### INPUT RECORDS

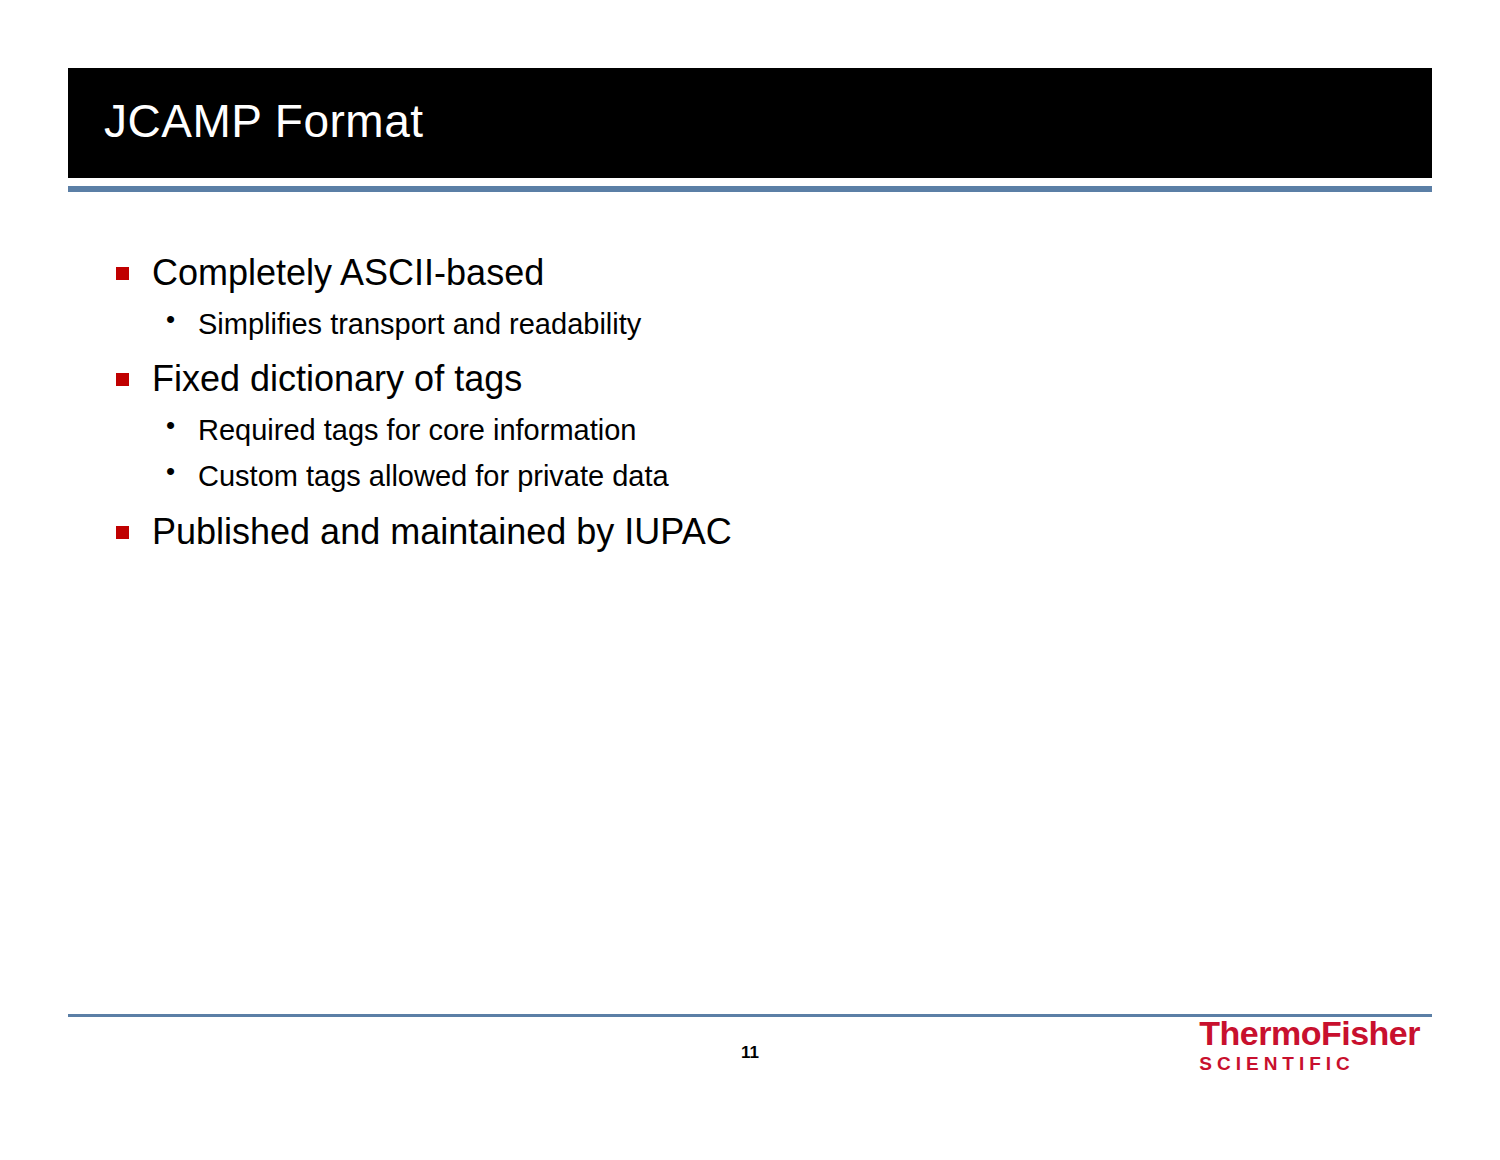JCAMP Format
Completely ASCII-based
Simplifies transport and readability
Fixed dictionary of tags
Required tags for core information
Custom tags allowed for private data
Published and maintained by IUPAC
11
ThermoFisher
SCIENTIFIC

### ASSIGNMENT
Find the line with "Simplifies transport and readability" in the listing above, then write out that line and each remaining line exactly, with no other text.

### EXPECTED ANSWER
Simplifies transport and readability
Fixed dictionary of tags
Required tags for core information
Custom tags allowed for private data
Published and maintained by IUPAC
11
ThermoFisher
SCIENTIFIC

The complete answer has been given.